Furthermore a lot will depend on the system and how precise it is; if a test tone of exactly 63Hz is played then what other harmonics/distortion does the system put out?

For example, an average system with say 20% harmonic distortion in the low frequencies (seriously this is very common) will produce your 63 Hz pure fundamental along with other harmonics at 20% of the level of the pure 63 Hz tone. In this case, this primary fundamental and the added harmonics will interact with the room to produce an average level of sound that might be significantly different from just a perfect 63 Hz single frequency. Given a specific measurement position, if the room produces a 30 db null at 63 Hz but is roughly flat for the other harmonics then the SPL meter would show only 14 db down when playing the 63 Hz test signal. If some of the other harmonics are boosted by 10db or more by the room then the SPL meter may even measure higher ...say only 6 db down! (I may have got the math slightly wrong but I hope you get the idea)

This suggests that it may actually be easier to generate a flat room response when playing pure frequencies on an average quality system!! Not that the average system will necessarily sound good because bass sounds have added harmonics or distortion.

It also suggests that a very high quality reproduction system with full range may be expected to place much higher demands on the room setup, treatment etc. A pefect amp and speaker would show you the full null by producing exactly and only the pure 63 HZ a hard car suspension as opposed to a soft forgiving suspension... in one you really feel the bumps and road the other you can't really feel the road even if it feels generally more comfortable on a variety of surfaces.

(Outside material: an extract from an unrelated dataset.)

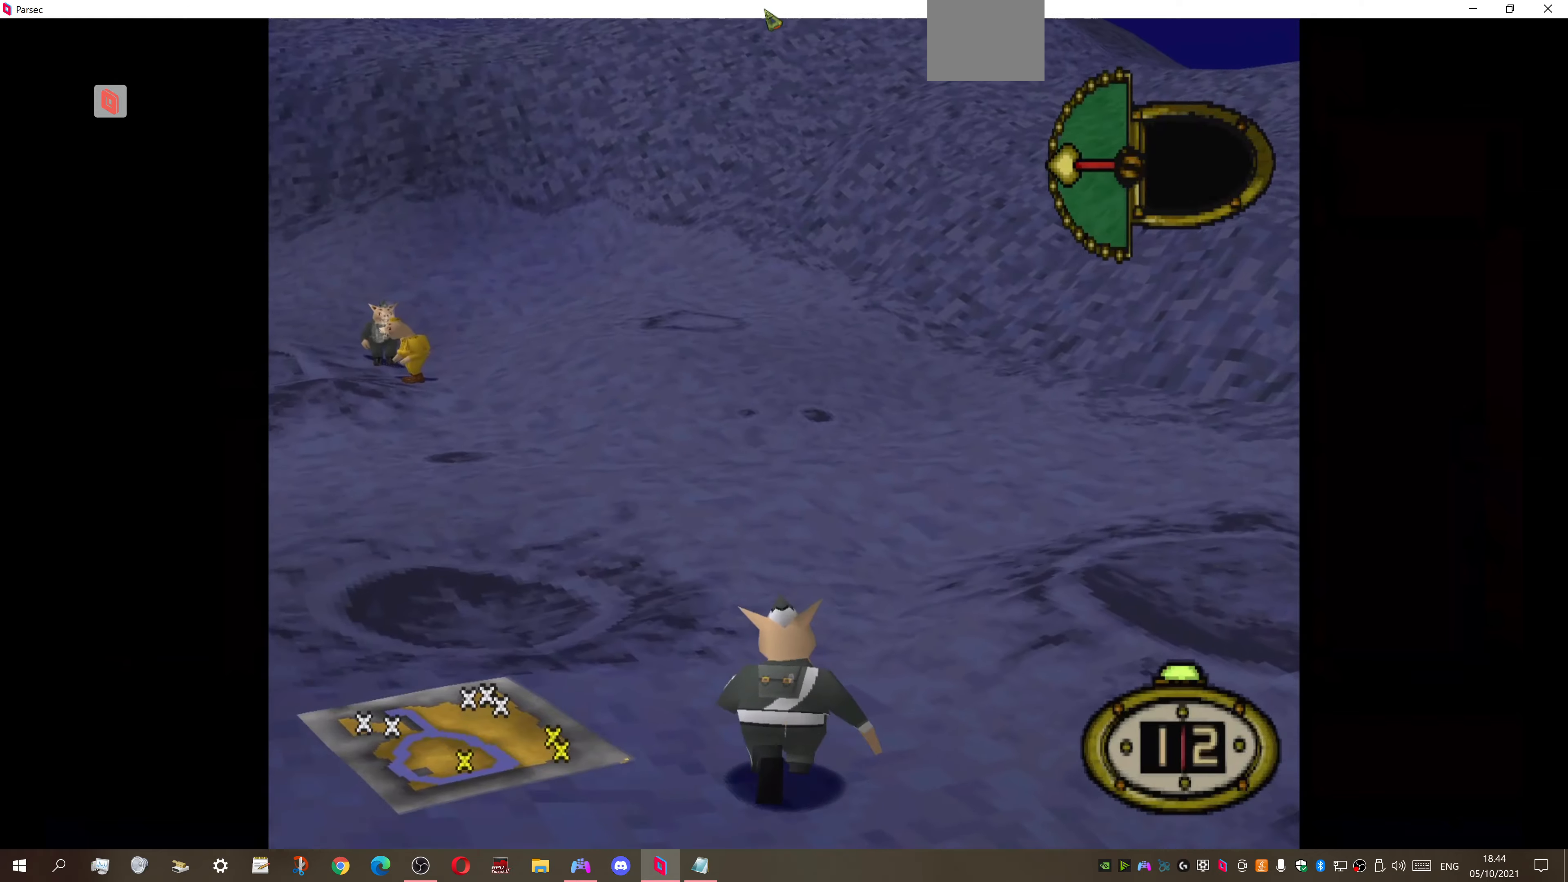
{"buttons": [], "right_stick": "center", "events": [[100, "DPAD_UP", "up"], [134, "CIRCLE", "down"], [300, "CIRCLE", "up"]]}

Given the above huge caveats, if you can achieve +/- 3 db in the bass then I think you have an absolutely phenominal setup. I would expect +/- 10 db to be more typical in the bass (and quite acceptable sonically to many)...

Outside of the omnidirectional bass frequencies (say above 400 Hz ) then +/- 3 db should be readily achieveable in most systems (the speakers controlled dispersion already helps a lot to reduce room effects)
This is what one guy did that was where you're at (me too for that matter). This was a home theater room, but you'll get the idea.


You don't have to do the entire project at once, I'd start with bass traps and work your way up as time & money permit.

Great Article.
Agreed..fishboat...that as a great article. I am actually using the REW software mentioned in that article.